[Start of Attachment]

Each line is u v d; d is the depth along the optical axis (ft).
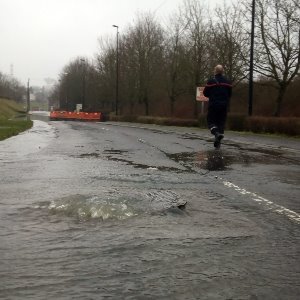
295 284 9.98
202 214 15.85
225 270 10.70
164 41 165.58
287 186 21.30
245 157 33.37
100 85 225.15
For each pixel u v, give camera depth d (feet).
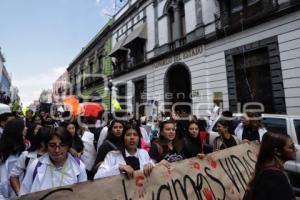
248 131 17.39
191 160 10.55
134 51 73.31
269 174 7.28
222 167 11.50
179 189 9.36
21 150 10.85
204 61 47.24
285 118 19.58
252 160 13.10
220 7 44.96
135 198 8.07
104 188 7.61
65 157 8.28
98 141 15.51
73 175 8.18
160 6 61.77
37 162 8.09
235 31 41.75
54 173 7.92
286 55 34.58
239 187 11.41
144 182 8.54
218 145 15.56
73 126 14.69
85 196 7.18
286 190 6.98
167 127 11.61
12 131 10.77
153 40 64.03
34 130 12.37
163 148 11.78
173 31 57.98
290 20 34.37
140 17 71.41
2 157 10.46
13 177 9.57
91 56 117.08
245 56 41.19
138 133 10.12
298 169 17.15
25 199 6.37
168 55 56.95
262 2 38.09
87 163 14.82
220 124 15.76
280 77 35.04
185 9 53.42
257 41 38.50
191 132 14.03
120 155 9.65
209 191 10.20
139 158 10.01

[End of Attachment]
[Start of Attachment]

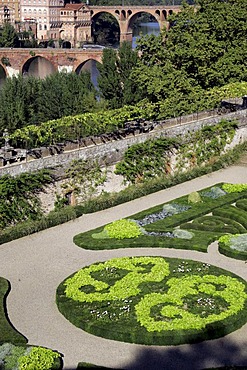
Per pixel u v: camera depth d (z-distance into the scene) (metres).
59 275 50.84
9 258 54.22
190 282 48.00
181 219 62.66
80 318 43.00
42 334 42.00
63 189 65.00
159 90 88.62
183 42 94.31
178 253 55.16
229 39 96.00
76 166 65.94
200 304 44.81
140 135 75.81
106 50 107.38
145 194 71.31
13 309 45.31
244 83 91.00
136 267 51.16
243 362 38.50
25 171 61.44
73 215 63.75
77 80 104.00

[End of Attachment]

### The task
Would you please repeat exactly the lines above, starting at the line with "25 199 6.37" and stopping at the line with "139 158 10.01", both included?

### Answer section
25 199 6.37
168 55 56.95
262 2 38.09
87 163 14.82
220 124 15.76
280 77 35.04
185 9 53.42
257 41 38.50
191 132 14.03
120 155 9.65
209 191 10.20
139 158 10.01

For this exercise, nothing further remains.